## Records for this task
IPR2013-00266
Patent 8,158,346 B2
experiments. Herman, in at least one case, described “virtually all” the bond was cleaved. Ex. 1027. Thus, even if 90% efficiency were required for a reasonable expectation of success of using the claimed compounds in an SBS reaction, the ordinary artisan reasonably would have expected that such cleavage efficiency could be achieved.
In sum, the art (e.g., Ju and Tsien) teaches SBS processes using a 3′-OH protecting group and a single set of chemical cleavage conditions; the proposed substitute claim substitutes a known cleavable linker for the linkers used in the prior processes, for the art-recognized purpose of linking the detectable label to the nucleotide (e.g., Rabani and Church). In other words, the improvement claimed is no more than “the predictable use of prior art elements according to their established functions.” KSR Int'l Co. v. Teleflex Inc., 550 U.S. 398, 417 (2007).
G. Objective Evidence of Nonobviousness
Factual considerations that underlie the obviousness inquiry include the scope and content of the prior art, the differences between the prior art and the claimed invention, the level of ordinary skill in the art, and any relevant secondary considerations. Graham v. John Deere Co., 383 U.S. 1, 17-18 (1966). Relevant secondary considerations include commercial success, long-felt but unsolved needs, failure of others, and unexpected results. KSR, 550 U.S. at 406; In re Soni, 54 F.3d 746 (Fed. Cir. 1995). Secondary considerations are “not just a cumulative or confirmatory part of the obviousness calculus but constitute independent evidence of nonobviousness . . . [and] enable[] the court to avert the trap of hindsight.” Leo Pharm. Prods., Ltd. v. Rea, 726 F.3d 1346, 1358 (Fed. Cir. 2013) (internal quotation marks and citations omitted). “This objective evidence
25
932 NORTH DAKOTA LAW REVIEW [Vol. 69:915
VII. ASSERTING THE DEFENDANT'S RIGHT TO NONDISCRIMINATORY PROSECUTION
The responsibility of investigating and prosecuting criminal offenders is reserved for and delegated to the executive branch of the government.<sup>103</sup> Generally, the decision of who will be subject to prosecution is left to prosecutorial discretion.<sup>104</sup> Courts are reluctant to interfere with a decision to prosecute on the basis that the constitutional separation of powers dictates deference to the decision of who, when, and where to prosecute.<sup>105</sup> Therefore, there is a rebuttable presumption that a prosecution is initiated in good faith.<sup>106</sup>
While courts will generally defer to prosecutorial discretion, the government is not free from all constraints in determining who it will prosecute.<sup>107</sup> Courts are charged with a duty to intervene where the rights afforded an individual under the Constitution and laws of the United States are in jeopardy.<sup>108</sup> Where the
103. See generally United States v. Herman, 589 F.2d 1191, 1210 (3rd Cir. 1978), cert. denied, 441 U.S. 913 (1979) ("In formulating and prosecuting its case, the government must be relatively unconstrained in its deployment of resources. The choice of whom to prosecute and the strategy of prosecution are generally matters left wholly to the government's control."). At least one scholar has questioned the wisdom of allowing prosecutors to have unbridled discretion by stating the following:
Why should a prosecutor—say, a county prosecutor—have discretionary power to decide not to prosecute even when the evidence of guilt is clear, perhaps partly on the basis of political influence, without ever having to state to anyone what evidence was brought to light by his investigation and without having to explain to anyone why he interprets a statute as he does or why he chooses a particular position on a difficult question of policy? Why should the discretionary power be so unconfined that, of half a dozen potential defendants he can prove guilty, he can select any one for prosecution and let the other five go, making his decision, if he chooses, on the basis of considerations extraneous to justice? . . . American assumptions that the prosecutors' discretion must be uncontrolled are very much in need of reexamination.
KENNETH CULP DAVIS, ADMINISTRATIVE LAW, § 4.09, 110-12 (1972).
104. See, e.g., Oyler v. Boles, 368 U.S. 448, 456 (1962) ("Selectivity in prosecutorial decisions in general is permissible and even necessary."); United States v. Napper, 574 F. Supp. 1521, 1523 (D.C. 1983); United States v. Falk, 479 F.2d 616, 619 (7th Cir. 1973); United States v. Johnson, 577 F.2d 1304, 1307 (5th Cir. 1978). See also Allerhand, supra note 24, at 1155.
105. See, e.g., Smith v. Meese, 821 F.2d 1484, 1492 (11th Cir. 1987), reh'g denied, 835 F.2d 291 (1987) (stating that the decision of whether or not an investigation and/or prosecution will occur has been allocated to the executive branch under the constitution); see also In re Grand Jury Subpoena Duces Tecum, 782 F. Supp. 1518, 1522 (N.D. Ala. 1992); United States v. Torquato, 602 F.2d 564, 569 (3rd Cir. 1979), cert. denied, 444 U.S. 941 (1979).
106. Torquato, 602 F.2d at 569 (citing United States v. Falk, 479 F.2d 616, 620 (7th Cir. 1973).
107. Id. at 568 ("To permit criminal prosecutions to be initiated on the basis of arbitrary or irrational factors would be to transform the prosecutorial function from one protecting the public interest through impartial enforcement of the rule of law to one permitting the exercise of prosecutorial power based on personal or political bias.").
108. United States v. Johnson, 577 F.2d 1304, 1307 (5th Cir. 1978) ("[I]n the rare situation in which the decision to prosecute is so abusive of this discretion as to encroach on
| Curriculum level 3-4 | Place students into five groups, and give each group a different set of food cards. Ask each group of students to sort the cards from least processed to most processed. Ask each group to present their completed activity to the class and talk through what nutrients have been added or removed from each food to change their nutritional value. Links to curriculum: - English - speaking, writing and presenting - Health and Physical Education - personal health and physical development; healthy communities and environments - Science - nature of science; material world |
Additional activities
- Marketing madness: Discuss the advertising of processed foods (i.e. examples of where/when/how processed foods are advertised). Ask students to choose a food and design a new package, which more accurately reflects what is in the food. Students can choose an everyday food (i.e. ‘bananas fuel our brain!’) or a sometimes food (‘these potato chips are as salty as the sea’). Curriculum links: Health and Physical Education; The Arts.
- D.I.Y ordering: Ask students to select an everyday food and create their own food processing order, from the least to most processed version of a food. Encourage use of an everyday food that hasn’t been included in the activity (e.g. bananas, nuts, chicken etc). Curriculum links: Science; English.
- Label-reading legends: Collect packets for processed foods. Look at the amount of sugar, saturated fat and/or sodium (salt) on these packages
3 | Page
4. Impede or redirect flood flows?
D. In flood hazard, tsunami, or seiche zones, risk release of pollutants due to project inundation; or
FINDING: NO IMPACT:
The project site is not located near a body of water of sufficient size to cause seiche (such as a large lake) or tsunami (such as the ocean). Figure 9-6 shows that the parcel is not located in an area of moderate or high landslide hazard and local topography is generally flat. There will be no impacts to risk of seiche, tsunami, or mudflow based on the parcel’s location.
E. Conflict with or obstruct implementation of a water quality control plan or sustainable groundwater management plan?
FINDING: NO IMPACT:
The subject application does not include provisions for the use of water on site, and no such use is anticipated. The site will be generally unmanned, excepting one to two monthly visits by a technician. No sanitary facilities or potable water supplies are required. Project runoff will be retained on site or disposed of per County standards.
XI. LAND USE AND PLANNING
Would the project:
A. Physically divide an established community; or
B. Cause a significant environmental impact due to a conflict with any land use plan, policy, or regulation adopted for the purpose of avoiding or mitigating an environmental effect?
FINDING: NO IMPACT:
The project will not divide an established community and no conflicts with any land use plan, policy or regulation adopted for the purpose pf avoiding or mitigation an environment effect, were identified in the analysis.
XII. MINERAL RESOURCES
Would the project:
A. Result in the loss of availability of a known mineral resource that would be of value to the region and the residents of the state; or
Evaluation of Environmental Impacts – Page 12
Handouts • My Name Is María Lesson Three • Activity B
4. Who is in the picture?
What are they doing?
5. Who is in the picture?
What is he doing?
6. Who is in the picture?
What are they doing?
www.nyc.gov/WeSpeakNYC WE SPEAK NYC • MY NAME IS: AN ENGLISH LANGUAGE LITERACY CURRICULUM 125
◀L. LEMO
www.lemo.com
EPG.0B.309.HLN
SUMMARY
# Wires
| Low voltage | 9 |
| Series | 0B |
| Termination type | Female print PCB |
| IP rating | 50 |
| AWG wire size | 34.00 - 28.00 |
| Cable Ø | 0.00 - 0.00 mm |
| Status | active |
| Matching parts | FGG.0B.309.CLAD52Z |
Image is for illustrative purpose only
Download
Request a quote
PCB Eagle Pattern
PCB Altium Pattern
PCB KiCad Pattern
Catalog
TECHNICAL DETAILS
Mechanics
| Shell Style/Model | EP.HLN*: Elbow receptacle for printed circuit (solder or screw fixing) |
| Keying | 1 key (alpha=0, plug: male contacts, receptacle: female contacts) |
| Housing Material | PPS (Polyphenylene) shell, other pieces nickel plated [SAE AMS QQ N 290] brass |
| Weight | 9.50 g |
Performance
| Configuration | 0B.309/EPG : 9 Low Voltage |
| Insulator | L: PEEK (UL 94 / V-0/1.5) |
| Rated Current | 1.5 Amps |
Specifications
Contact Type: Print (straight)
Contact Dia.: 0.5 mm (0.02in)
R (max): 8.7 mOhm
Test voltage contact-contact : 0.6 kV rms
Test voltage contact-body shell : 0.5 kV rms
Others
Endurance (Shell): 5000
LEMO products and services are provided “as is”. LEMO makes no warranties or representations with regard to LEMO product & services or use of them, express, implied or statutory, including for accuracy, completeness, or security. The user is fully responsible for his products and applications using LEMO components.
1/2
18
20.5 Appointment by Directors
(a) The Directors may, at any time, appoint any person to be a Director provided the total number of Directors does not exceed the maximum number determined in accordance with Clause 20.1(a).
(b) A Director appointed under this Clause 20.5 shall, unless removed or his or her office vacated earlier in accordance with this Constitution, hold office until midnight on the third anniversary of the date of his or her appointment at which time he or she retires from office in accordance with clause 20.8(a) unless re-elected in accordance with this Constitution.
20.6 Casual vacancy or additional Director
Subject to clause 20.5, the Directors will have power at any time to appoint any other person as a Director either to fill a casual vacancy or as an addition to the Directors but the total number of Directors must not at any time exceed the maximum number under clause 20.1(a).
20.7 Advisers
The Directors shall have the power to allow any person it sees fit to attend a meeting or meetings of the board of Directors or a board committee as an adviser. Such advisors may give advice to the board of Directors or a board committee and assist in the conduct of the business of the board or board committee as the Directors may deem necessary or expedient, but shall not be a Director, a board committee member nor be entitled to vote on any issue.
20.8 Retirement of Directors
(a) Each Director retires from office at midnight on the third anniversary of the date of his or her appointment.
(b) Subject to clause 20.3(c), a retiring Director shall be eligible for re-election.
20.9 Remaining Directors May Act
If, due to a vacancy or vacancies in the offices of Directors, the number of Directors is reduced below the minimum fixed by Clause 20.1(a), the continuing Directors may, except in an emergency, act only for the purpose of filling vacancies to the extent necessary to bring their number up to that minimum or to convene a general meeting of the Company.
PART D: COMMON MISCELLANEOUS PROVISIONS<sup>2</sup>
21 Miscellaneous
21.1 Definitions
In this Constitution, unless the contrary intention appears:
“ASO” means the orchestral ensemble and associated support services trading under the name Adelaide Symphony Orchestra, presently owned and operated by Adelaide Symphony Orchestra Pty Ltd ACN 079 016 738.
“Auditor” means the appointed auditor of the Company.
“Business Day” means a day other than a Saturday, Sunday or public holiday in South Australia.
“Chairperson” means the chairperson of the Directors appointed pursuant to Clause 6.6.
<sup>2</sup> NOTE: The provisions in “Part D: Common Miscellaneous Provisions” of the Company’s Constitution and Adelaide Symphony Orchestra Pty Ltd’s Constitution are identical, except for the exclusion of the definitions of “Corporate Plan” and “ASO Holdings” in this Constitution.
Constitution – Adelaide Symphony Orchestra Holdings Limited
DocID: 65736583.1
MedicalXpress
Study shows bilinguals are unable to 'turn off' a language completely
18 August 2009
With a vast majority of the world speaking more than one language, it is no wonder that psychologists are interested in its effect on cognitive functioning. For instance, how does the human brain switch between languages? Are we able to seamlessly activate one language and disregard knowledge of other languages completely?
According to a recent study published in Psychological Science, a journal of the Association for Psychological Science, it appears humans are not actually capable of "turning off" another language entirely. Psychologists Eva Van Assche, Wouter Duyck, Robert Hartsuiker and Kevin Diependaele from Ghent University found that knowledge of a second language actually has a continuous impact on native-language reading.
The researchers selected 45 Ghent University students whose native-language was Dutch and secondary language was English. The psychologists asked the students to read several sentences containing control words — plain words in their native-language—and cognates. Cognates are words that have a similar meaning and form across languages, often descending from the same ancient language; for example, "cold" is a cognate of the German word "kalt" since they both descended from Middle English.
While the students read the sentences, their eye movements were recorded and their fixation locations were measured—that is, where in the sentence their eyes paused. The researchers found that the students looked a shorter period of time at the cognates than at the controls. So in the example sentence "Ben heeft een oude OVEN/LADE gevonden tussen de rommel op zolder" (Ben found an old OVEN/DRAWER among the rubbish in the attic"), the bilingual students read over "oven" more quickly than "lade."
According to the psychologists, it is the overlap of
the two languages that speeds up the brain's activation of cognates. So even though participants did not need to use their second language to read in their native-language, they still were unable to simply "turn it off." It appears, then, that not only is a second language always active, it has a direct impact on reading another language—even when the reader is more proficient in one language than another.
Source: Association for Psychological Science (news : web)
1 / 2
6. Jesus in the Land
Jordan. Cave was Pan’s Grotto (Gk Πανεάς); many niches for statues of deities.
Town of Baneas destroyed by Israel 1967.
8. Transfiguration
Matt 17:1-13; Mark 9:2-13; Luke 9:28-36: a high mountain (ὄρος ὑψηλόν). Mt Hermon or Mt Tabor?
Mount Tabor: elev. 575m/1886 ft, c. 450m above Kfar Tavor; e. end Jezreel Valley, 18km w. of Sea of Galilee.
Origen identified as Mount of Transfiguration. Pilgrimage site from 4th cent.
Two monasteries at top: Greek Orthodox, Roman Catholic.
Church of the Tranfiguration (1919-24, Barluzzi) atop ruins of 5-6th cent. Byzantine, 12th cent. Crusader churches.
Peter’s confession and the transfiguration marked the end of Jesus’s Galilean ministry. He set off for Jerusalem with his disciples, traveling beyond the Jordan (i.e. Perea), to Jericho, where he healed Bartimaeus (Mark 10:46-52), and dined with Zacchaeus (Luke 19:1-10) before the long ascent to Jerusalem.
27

## Exercise directions
Only the lines above from the line with "4. Impede or redirect flood flows?" to the line with "Evaluation of Environmental Impacts – Page 12", those two lines included, should be reproduced exactly.

## Answer to this exercise
4. Impede or redirect flood flows?
D. In flood hazard, tsunami, or seiche zones, risk release of pollutants due to project inundation; or
FINDING: NO IMPACT:
The project site is not located near a body of water of sufficient size to cause seiche (such as a large lake) or tsunami (such as the ocean). Figure 9-6 shows that the parcel is not located in an area of moderate or high landslide hazard and local topography is generally flat. There will be no impacts to risk of seiche, tsunami, or mudflow based on the parcel’s location.
E. Conflict with or obstruct implementation of a water quality control plan or sustainable groundwater management plan?
FINDING: NO IMPACT:
The subject application does not include provisions for the use of water on site, and no such use is anticipated. The site will be generally unmanned, excepting one to two monthly visits by a technician. No sanitary facilities or potable water supplies are required. Project runoff will be retained on site or disposed of per County standards.
XI. LAND USE AND PLANNING
Would the project:
A. Physically divide an established community; or
B. Cause a significant environmental impact due to a conflict with any land use plan, policy, or regulation adopted for the purpose of avoiding or mitigating an environmental effect?
FINDING: NO IMPACT:
The project will not divide an established community and no conflicts with any land use plan, policy or regulation adopted for the purpose pf avoiding or mitigation an environment effect, were identified in the analysis.
XII. MINERAL RESOURCES
Would the project:
A. Result in the loss of availability of a known mineral resource that would be of value to the region and the residents of the state; or
Evaluation of Environmental Impacts – Page 12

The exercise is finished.